● PASSAGE SHOWN:

Why I Applied to JET (And Why Japan)


If you’ve read my last post, you know I’m currently deep in the waiting phase of the JET Program. This is the story of how I got here in the first place — including the part where a song from an anime is entirely responsible for a major life decision. No notes. No regrets.


The Part Where This All Starts (At 2am, Obviously)

It started, as so many great decisions do, in the middle of the night.

I was half asleep when the TV flickered on and a sweeping, unmistakable melody filled the room — the opening theme to InuYasha. I had no idea what I was watching, no idea where it was from, and absolutely no business being awake at that hour — but I was glued. Completely, irreversibly, embarrassingly glued.

Despite being a pre-teen with school the very next day, I did not go back to sleep—shocker.

Instead, as many of us do, I spiraled. One anime became five. Five became ten. Ten became a genuine obsession with the language underneath all of it — the rhythm of Japanese, its elegance, the way every syllable seemed to carry meaning before I understood a single word.

I know what you’re thinking. Anime girl. And listen, you’re not wrong.

But I promise it got bigger than that. Eventually.


The Part Where I Learn and Grow

I took Japanese in college, which is where things got real fast.

Studying the language formally — actually sitting down and learning to read, write, and speak it — only made everything worse. Better. You know what I mean.

I made friends I still have, including one in Kyoto who has shaped my love for Japan more than she probably knows. I read everything I could find about the culture, the literature, the history. I went down more rabbit holes than I can count.

And somewhere between verb conjugations and kanji flashcards — around the time I realized I was doing extra study for fun — I had to admit this wasn’t a phase anymore. It had become something I couldn’t ignore even if I tried, and trust me, I didn’t try very hard.


The Part Where I Get On a Plane

So eventually, my husband and I did exactly that.

Two and a half weeks in Japan, wandering and getting wonderfully lost in a place we’d both been dreaming about.

Spoiler: it felt exactly like I always knew it would — but also nothing like I expected, which is honestly the most “Japan” answer possible.

I could write an entire post about that trip — and I will, don’t worry — but the moment I keep coming back to is a woman from Uji.

[Items listed in a dataset]
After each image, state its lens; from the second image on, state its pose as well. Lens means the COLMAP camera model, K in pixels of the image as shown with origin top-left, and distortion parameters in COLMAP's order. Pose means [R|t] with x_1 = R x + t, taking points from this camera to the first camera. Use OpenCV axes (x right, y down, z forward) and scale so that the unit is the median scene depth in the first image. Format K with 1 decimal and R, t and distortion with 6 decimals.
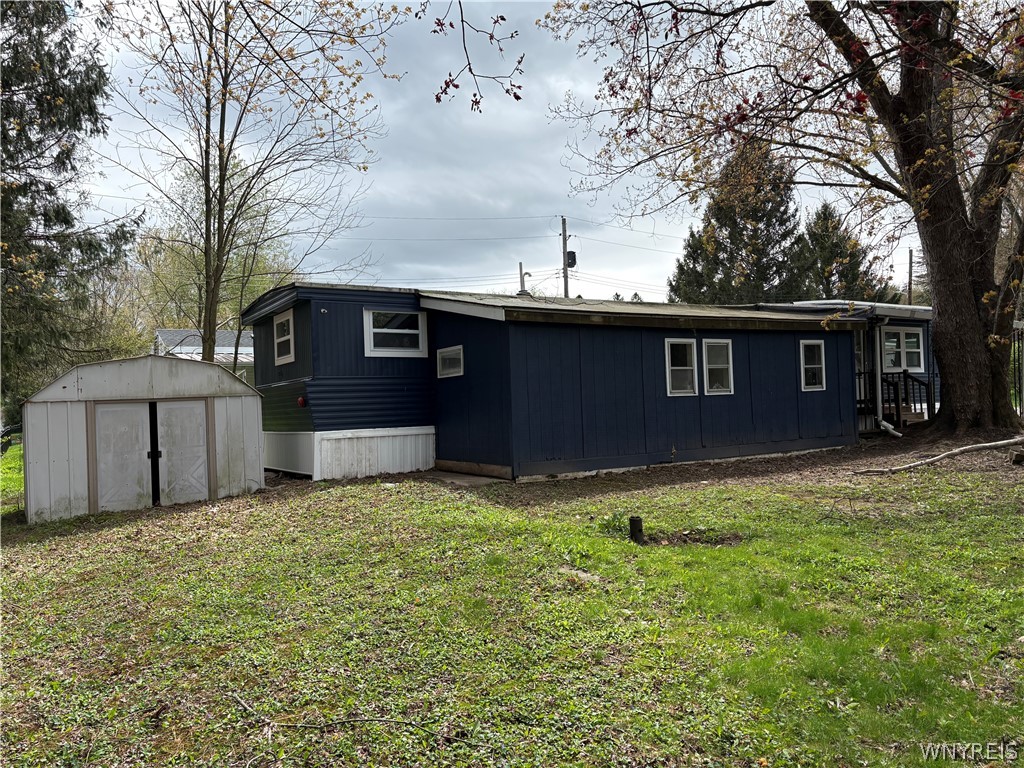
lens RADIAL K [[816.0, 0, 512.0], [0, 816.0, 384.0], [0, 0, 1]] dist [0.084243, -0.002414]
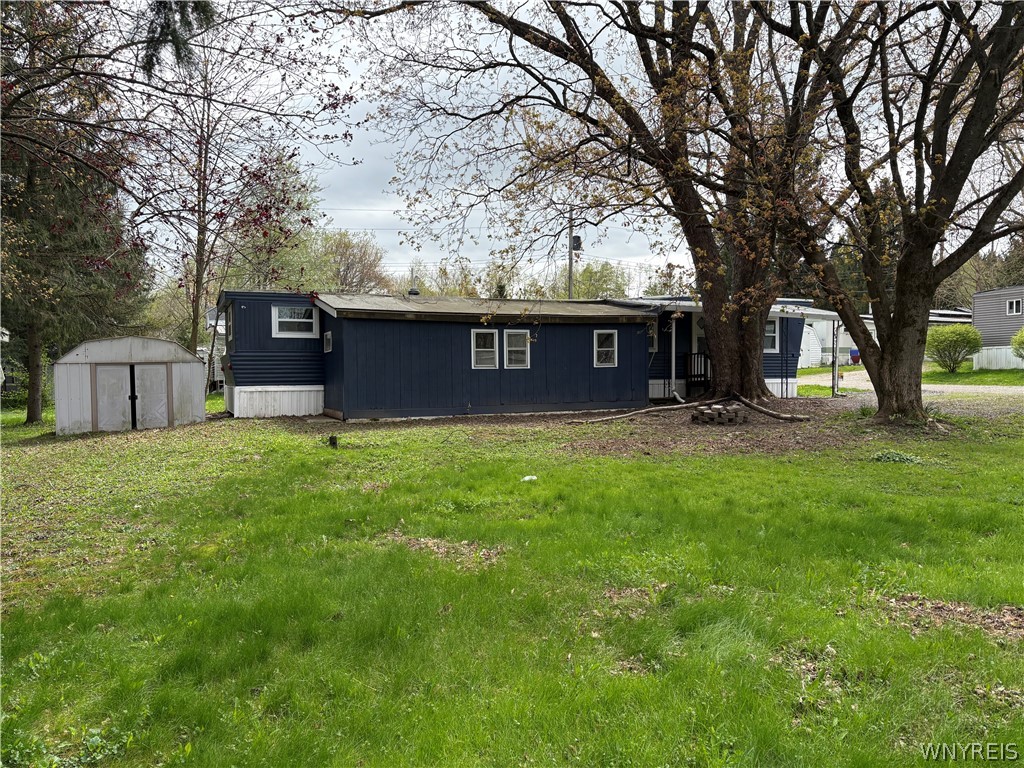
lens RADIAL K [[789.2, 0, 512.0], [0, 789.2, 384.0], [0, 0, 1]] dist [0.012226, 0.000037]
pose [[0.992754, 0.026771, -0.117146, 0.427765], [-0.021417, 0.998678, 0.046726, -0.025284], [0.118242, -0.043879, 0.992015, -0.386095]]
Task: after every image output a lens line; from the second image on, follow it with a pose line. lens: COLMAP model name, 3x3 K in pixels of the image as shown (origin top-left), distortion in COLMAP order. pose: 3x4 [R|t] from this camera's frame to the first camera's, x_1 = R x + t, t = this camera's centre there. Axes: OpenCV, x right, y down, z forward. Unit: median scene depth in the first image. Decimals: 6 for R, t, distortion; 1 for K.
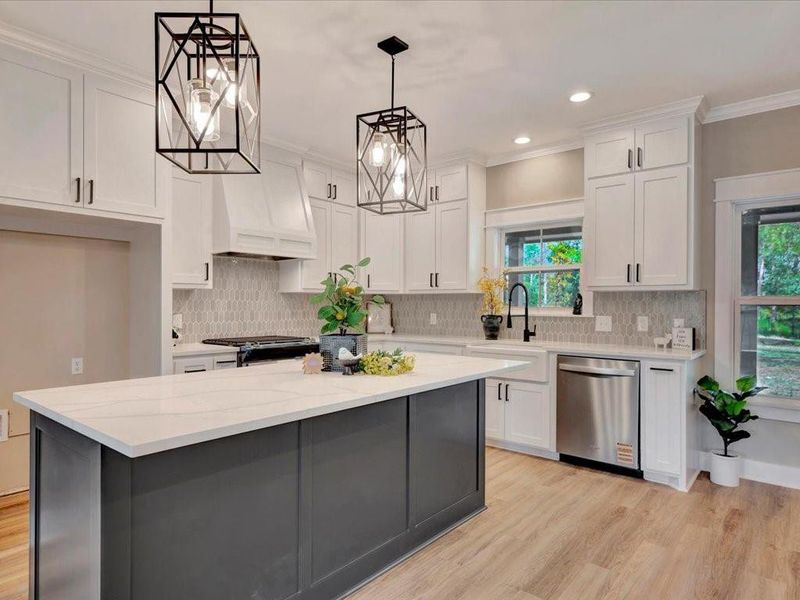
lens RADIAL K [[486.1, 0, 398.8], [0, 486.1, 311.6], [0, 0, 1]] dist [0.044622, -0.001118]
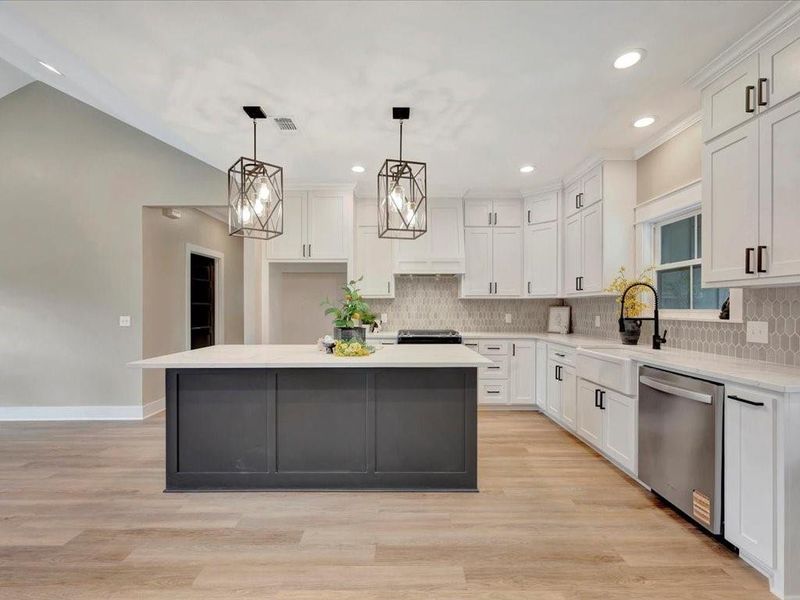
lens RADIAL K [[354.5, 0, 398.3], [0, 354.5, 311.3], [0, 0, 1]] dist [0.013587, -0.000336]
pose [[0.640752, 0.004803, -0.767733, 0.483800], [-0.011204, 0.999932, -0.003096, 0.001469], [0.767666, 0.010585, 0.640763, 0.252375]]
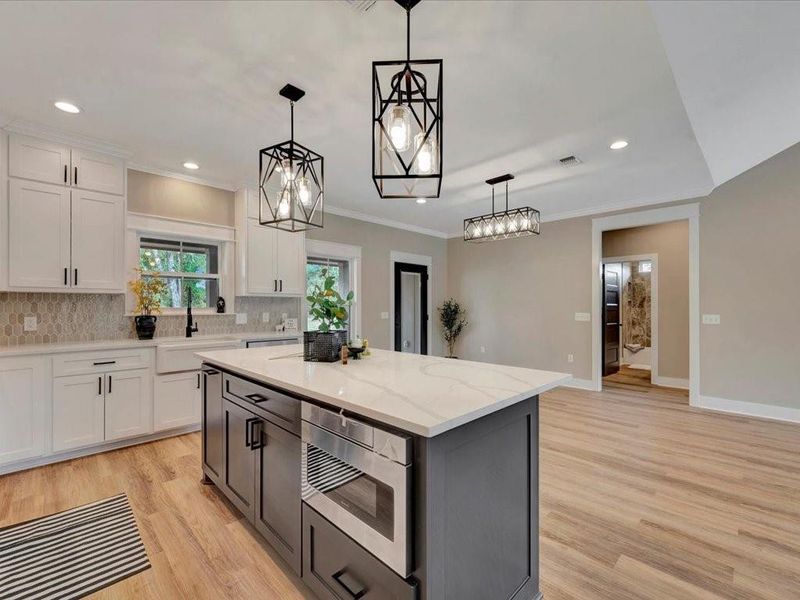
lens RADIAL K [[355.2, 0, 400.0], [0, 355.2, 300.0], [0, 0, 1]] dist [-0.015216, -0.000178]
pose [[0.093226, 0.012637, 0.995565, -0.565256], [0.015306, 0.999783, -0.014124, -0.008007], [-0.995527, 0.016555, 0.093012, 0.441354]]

● ACTIONS TO TAKE:
1. List the section headings that appear below the title of the blog post about applying to JET.
2. Format the records as a two-column CSV with the columns request and answer, one row per request. Put the request text and its answer each in one quoted field, replace line breaks with spaces, and leave the pictures out.

● SOLUTIONS IN ORDER:
1.
The Part Where This All Starts (At 2am, Obviously)
The Part Where I Learn and Grow
The Part Where I Get On a Plane

2.
request,answer
"After each image, state its lens; from the second image on, state its pose as well. Lens means the COLMAP camera model, K in pixels of the image as shown with origin top-left, and distortion parameters in COLMAP's order. Pose means [R|t] with x_1 = R x + t, taking points from this camera to the first camera. Use OpenCV axes (x right, y down, z forward) and scale so that the unit is the median scene depth in the first image. Format K with 1 decimal and R, t and distortion with 6 decimals.","lens RADIAL K [[816.0, 0, 512.0], [0, 816.0, 384.0], [0, 0, 1]] dist [0.084243, -0.002414] lens RADIAL K [[789.2, 0, 512.0], [0, 789.2, 384.0], [0, 0, 1]] dist [0.012226, 0.000037] pose [[0.992754, 0.026771, -0.117146, 0.427765], [-0.021417, 0.998678, 0.046726, -0.025284], [0.118242, -0.043879, 0.992015, -0.386095]]"
"Task: after every image output a lens line; from the second image on, follow it with a pose line. lens: COLMAP model name, 3x3 K in pixels of the image as shown (origin top-left), distortion in COLMAP order. pose: 3x4 [R|t] from this camera's frame to the first camera's, x_1 = R x + t, t = this camera's centre there. Axes: OpenCV, x right, y down, z forward. Unit: median scene depth in the first image. Decimals: 6 for R, t, distortion; 1 for K.","lens RADIAL K [[486.1, 0, 398.8], [0, 486.1, 311.6], [0, 0, 1]] dist [0.044622, -0.001118] lens RADIAL K [[354.5, 0, 398.3], [0, 354.5, 311.3], [0, 0, 1]] dist [0.013587, -0.000336] pose [[0.640752, 0.004803, -0.767733, 0.483800], [-0.011204, 0.999932, -0.003096, 0.001469], [0.767666, 0.010585, 0.640763, 0.252375]] lens RADIAL K [[355.2, 0, 400.0], [0, 355.2, 300.0], [0, 0, 1]] dist [-0.015216, -0.000178] pose [[0.093226, 0.012637, 0.995565, -0.565256], [0.015306, 0.999783, -0.014124, -0.008007], [-0.995527, 0.016555, 0.093012, 0.441354]]"